Dominique Youf : A la PJJ, un recrutement important d'éducateurs a cours depuis 10/12 ans. Les plus jeunes d'entre eux sont moins dans une approche idéologique que les plus anciens professionnels, plus imprégnés de l'opposition éducation/répression. Leur approche semble également plus pragmatique, avec parfois, il est vrai, une perte. Si l'ancienne génération (années 70/80) était ancrée dans modèle thérapeutique et a notamment mis en pratique la clinique éducative, les nouveaux éducateurs mettent l'accent sur une vision plus comportementaliste de l'action éducative. En un mot, l'acte du jeune délinquant est moins interprété comme le symptôme d’une causalité sociale, psychologique et familiale. Il s'agit avant tout d'amener le jeune à intégrer les règles sociales, à s'insérer professionnellement, à maitriser les bons gestes: se lever, s'asseoir à table, travailler 1 heure ou 2 heures, prendre le train. La nécessité de structurer l'action d'éducation par des activités de jour est mise en avant, plus précisément l'idée qu'il ne faut pas qu'un jeune soit sans activités. Tout l'enjeu pour la PJJ est de ne pas opposer les deux visions à l'œuvre: une vision clinique chez les anciens éducateurs qui passe par une investigation de la personnalité des délinquants, une vision plus pédagogique chez les nouveaux. Il faut réussir cette synthèse entre clinique et pédagogie.
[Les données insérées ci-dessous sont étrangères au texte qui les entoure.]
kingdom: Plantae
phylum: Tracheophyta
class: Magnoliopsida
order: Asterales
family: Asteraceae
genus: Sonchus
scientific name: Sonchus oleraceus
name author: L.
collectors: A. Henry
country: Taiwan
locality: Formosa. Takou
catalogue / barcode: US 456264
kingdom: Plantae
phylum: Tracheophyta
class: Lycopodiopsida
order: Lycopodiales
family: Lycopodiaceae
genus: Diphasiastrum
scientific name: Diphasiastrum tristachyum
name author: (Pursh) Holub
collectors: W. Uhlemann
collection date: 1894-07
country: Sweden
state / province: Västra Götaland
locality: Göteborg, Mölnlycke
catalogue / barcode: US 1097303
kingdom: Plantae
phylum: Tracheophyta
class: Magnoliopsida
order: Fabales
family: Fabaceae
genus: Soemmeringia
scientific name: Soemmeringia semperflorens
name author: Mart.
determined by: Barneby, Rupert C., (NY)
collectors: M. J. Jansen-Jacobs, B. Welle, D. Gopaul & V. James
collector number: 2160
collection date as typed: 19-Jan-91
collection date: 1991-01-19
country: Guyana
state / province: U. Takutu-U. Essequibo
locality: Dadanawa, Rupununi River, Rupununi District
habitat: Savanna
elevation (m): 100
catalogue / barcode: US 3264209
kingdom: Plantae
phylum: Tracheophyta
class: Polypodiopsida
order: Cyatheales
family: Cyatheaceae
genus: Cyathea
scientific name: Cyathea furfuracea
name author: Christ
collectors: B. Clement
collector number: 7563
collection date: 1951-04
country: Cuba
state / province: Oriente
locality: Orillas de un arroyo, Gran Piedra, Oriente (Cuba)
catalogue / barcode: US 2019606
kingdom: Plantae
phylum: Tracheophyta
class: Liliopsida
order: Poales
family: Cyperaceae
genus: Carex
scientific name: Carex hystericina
ToutEduc : Des enquêtes montrent que la prise en charge des filles délinquantes, dont le nombre ne cesserait d'augmenter, selon certains médias , reste problématique…

Dominique Youf : Il faut souligner que les filles restent très minoritaires dans les maisons d'arrêt et qu'elles sont beaucoup moins touchées par la récidive. Au niveau de la direction de la PJJ, je ne pense pas que ce thème constitue une question prioritaire. Pour résumer brièvement, ce qui semble actuellement préoccuper la PJJ est la violence dans les institutions. L'opportunité de la présence de vigiles dans des centres éducatifs a été envisagée pour être finalement rejetée. C'était effectivement une mauvaise solution à un vrai problème qu'il faudra traiter en profondeur.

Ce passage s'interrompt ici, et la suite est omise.